#### [Data listing]
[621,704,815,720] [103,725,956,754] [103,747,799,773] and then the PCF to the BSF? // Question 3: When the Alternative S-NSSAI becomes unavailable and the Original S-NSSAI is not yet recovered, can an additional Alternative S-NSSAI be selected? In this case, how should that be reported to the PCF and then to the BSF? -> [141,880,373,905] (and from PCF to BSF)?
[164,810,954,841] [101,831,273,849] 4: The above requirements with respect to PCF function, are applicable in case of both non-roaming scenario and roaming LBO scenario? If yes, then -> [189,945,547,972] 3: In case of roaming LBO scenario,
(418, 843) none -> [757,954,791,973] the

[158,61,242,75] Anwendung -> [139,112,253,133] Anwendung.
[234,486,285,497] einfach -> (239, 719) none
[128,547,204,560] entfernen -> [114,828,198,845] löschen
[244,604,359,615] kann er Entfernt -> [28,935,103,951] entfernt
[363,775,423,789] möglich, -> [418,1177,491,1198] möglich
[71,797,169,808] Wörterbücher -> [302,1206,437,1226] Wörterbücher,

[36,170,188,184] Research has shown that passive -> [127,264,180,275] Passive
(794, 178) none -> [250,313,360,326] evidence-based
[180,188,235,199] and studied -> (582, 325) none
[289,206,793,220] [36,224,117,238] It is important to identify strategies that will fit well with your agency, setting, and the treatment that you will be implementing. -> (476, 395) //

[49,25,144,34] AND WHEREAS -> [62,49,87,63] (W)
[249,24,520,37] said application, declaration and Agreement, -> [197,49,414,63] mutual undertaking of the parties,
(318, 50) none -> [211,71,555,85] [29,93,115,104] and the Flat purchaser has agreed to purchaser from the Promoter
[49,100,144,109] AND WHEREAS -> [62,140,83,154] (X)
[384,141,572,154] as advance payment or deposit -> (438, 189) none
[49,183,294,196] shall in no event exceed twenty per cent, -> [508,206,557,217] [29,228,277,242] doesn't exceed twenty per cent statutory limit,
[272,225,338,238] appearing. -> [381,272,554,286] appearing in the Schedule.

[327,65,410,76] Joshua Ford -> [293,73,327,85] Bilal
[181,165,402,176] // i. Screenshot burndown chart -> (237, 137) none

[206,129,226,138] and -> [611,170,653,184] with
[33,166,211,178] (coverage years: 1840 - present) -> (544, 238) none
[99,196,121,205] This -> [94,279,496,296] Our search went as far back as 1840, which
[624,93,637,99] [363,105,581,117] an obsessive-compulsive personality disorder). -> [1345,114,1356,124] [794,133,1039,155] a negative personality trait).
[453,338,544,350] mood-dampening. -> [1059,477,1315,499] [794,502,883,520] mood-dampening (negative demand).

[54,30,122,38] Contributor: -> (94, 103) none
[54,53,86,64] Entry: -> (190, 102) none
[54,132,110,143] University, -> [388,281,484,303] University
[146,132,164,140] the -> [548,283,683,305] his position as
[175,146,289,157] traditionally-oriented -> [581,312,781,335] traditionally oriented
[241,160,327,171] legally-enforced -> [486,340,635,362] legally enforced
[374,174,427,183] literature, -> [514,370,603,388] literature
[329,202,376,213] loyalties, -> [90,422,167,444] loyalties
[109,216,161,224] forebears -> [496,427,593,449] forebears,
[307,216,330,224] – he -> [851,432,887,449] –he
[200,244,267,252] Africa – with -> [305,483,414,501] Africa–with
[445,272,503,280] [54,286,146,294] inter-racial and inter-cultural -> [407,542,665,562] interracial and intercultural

#### [Instruction]
Reproduce the records above exactly, starting with the line that contains "[374,174,427,183] literature, ->" and ending with the last line.

#### [Output below]
[374,174,427,183] literature, -> [514,370,603,388] literature
[329,202,376,213] loyalties, -> [90,422,167,444] loyalties
[109,216,161,224] forebears -> [496,427,593,449] forebears,
[307,216,330,224] – he -> [851,432,887,449] –he
[200,244,267,252] Africa – with -> [305,483,414,501] Africa–with
[445,272,503,280] [54,286,146,294] inter-racial and inter-cultural -> [407,542,665,562] interracial and intercultural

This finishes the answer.